Some stuff to read or listen to, or watch:

  • Some eerie history of the burial mounds at Sutton Hoo, dating back to the 7th century, at Sapiens, by Martin Carver, director of England’s Sutton Hoo dig.

  • Another cool science tidbit from Sarah Boon’s blog, this time about snow worms and how little scientists know about them. They only seem to exist within an extremely narrow band of temperatures (possibly from 0 to 2 degrees Celsius). What happens to them before and after they emerge on top of the snow?

  • I thought this essay on the Greek rhetorical tradition and speaking in public (by speech consultant John Bowe in Psyche) would be interesting and possibly useful, but the ending opened out into something more thought-provoking: “When we’re unable to advocate for our point of view, it’s far too easy to become sidelined, alienated and angry, to whine that ‘people are selfish’ (for not understanding us) and that ‘public discourse sucks’. A citizenry trained to speak up is a citizenry far less likely to suffer from bad politics or mass alienation.”

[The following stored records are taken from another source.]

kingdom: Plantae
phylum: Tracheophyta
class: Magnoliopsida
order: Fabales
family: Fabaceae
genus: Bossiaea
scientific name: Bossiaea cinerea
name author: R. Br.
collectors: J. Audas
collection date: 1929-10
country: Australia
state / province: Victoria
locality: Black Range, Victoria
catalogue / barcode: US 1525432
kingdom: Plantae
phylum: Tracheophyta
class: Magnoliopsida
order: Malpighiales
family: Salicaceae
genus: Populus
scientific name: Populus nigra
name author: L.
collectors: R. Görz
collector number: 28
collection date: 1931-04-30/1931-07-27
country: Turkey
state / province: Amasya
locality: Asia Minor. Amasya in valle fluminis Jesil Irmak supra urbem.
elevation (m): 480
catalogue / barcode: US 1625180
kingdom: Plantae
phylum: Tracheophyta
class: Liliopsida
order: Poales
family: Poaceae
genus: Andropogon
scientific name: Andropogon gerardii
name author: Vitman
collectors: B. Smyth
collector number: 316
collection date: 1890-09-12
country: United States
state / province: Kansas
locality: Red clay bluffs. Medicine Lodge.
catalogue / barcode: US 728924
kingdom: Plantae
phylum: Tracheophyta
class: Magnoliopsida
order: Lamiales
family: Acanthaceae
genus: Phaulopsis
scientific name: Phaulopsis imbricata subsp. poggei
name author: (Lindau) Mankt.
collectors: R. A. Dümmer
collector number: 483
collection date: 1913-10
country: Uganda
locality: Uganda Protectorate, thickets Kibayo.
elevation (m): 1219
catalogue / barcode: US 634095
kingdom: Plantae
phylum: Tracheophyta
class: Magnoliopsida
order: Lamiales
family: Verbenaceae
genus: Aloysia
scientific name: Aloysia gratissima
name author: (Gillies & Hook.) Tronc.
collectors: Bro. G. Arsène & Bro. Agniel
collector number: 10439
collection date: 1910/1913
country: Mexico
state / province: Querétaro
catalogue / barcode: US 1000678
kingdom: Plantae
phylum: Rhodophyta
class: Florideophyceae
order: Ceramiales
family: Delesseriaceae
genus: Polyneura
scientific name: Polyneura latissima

  • (This is a listen or read. As mentioned before, I use the Curio app, which is where I meet a lot of articles and essays. But you can listen to Curio-enabled Aeon essay without subscribing to the app. There’s a “listen on Curio” button at the top of any applicable essay, of which this is one.) Psychologist Rubin Naiman’s piece in Aeon about the loss of dream connection in a wake centric culture wasn’t, perhaps, totally new, but he had a few lines that deepened my understanding on the mind-body disconnection during dream states: “The body gets a break from the supervision of the authoritative, waking ego-driven mind, and the mind is liberated from the physical constraints of occupying a body.” I don’t know why this awakened my thinking a bit, but it did. It really made me step back and wonder what the mind is doing while the body is paralyzed at night. I loved this in particular: “Mentally, dreaming is like taking off a pair of tight shoes at the end of the day: the liberated mind is no longer constrained by somatic sensory and motor processes.”

  • Paleoanthropologist Jerry DeSilva edited a book about Darwin that will be coming out soon and sounds really interesting. We chatted a bit about Darwin’s racism and sexism and how he did actually know better. I’m really looking forward to the book because I always appreciate Dr. DeSilva’s clear-eyed perspectives. In the meantime, JSTOR Daily has a good review of it, titled A Most Interesting Problem: What Darwin Got Right and Wrong About Human Evolution.

  • A recent episode of the Frontiers of Commoning podcast introduced me to German philosopher and theoretical biologist Andreas Weber and his ideas of “enlivenment” and “biopoetics.” Reality, he says, is a commons, a statement that I am somewhat in love with now. Also: “There are some principles at work in those cultures which we have broken in the western cognitive empire, and this is costing us our existence.”

  • A short video with British Museum curator Sue Brunning on the reconstruction of the Sutton Hoo helmet and the nuances and thrill of history. “Not all of those battles were fought on the battlefield.” (Why two Sutton Hoo notifications in one week? I have no idea, they just arrived in my inbox.)